** BEGIN RECORD EXCERPTS **

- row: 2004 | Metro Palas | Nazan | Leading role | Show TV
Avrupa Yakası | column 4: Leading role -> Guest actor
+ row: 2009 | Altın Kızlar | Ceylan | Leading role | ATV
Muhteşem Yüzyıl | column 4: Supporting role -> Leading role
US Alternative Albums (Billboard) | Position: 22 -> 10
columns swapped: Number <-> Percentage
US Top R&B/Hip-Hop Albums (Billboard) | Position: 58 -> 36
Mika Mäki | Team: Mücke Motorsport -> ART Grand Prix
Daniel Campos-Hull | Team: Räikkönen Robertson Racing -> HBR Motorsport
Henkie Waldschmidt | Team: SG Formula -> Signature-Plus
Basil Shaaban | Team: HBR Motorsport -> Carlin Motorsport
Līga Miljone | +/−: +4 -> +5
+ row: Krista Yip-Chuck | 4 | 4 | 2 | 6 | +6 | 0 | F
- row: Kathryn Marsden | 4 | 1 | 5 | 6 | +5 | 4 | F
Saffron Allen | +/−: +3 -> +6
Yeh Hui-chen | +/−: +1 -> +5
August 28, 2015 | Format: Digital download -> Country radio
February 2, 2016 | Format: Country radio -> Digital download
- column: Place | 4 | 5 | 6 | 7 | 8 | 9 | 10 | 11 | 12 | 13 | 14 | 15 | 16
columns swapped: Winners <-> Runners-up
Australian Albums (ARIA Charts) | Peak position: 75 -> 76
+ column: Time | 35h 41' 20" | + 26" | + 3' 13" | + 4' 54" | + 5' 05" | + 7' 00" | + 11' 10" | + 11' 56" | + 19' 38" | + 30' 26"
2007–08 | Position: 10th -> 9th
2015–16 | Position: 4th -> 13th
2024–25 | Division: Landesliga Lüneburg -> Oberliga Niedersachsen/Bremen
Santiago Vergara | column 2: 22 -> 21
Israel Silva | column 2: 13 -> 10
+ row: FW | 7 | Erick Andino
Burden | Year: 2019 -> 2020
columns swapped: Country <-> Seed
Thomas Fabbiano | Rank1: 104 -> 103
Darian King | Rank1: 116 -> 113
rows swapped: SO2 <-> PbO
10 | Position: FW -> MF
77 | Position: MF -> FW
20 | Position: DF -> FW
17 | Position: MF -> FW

** END RECORD EXCERPTS **

## TASK INSTRUCTIONS
Copy every line of the records above, keeping each character unchanged.

## FINISHED ANSWER
- row: 2004 | Metro Palas | Nazan | Leading role | Show TV
Avrupa Yakası | column 4: Leading role -> Guest actor
+ row: 2009 | Altın Kızlar | Ceylan | Leading role | ATV
Muhteşem Yüzyıl | column 4: Supporting role -> Leading role
US Alternative Albums (Billboard) | Position: 22 -> 10
columns swapped: Number <-> Percentage
US Top R&B/Hip-Hop Albums (Billboard) | Position: 58 -> 36
Mika Mäki | Team: Mücke Motorsport -> ART Grand Prix
Daniel Campos-Hull | Team: Räikkönen Robertson Racing -> HBR Motorsport
Henkie Waldschmidt | Team: SG Formula -> Signature-Plus
Basil Shaaban | Team: HBR Motorsport -> Carlin Motorsport
Līga Miljone | +/−: +4 -> +5
+ row: Krista Yip-Chuck | 4 | 4 | 2 | 6 | +6 | 0 | F
- row: Kathryn Marsden | 4 | 1 | 5 | 6 | +5 | 4 | F
Saffron Allen | +/−: +3 -> +6
Yeh Hui-chen | +/−: +1 -> +5
August 28, 2015 | Format: Digital download -> Country radio
February 2, 2016 | Format: Country radio -> Digital download
- column: Place | 4 | 5 | 6 | 7 | 8 | 9 | 10 | 11 | 12 | 13 | 14 | 15 | 16
columns swapped: Winners <-> Runners-up
Australian Albums (ARIA Charts) | Peak position: 75 -> 76
+ column: Time | 35h 41' 20" | + 26" | + 3' 13" | + 4' 54" | + 5' 05" | + 7' 00" | + 11' 10" | + 11' 56" | + 19' 38" | + 30' 26"
2007–08 | Position: 10th -> 9th
2015–16 | Position: 4th -> 13th
2024–25 | Division: Landesliga Lüneburg -> Oberliga Niedersachsen/Bremen
Santiago Vergara | column 2: 22 -> 21
Israel Silva | column 2: 13 -> 10
+ row: FW | 7 | Erick Andino
Burden | Year: 2019 -> 2020
columns swapped: Country <-> Seed
Thomas Fabbiano | Rank1: 104 -> 103
Darian King | Rank1: 116 -> 113
rows swapped: SO2 <-> PbO
10 | Position: FW -> MF
77 | Position: MF -> FW
20 | Position: DF -> FW
17 | Position: MF -> FW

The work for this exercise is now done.